MUASAL dan ARAH KETERLAHIRAN USAHA KOPERASI MAHASISWA | ARSAD CORNER

MUASAL dan ARAH KETERLAHIRAN USAHA KOPERASI MAHASISWA

Sabtu, 01 Desember 20120 komentar


Disampaikan pada acara: “Pendidikan dasar Koperasi” yang dilaksanakan oleh IAIN  Surakarta, 
02 Desember 2012.



A.  Pembuka : Memahami Untuk Berninisiatif
Satu pemahaman dan atau pengingat bagi segenap aktivis bahwa koperasi tidaklah terbatas pada gerakan ekonomi, tetapi juga merupakan gerakan sosial yang berjuang mewujudkan kehidupan yang lebih bermartabat. Lewat keterbangunan kualitas kebersamaan di segenap stake holder, koperasi perlahan membangun apa yang disebut kemadirian kolektif lewat karya yang lahir diatas semangat gotong royong .  Atas dasar itulah, anggota yang berkedudukan sebagai pemilik sah koperasi menjadi obyek dan juga subyek pembangunan koperasi itu sendiri. Atas dasar itu pula, ber-koperasi identik dengan kesadaran ikut mengambil tanggungjawab demi kemajuan bersama.

Lewat kesadaran kolektif yang terbangun melalui pendidikan yang dilaksanakan koperasi, gerakan sosial bercirikan pemberdayaan ini akan terbangun kemampuan mensukseskan agenda kolektif yang tidak hanya menyelesaikan masalah yang ada, tetapi juga membangun harapan-harapan baru yang lebih baik dalam arti seluas-luasnya.

Nalar logis koperasi memang begitu mulia, tetapi banyak bahkan mayoritas koperasi tampaknya mengalami kesulitan dalam meng-operasionalisasikannya. Gerakan getol menyuarakan “kembali ke jati diri” merupakan fakta yang memberi isyarat kuat bahwa koperasi telah meninggalkan “konsepsi dasarnya” dan kemudian berpraktek sebagai kegiatan ekonomi semata dan ironisnya kemudian terjebak dalam perburuan laba (walau masih memakai istilah SHU).

_ _ _

• **Tugas**
Kutiplah tanpa perubahan bagian teks tentang usaha koperasi mahasiswa di atas, dimulai dari "A.  Pembuka : Memahami" dan berakhir pada "demi kemajuan bersama.".

• **Data Terkumpul**
_ _ _

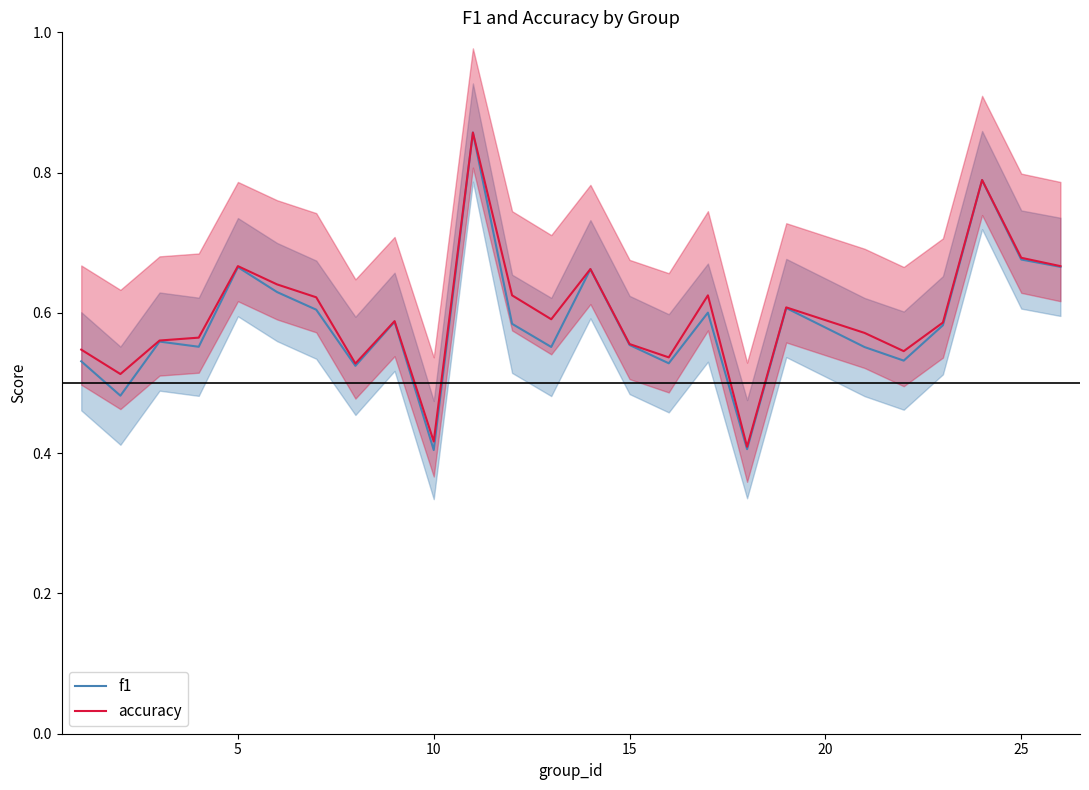

In accuracy, how many points are higher than both neighbors (excluding endpoints)?

7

_ _ _

• **Hasil Tugas**
A.  Pembuka : Memahami Untuk Berninisiatif
Satu pemahaman dan atau pengingat bagi segenap aktivis bahwa koperasi tidaklah terbatas pada gerakan ekonomi, tetapi juga merupakan gerakan sosial yang berjuang mewujudkan kehidupan yang lebih bermartabat. Lewat keterbangunan kualitas kebersamaan di segenap stake holder, koperasi perlahan membangun apa yang disebut kemadirian kolektif lewat karya yang lahir diatas semangat gotong royong .  Atas dasar itulah, anggota yang berkedudukan sebagai pemilik sah koperasi menjadi obyek dan juga subyek pembangunan koperasi itu sendiri. Atas dasar itu pula, ber-koperasi identik dengan kesadaran ikut mengambil tanggungjawab demi kemajuan bersama.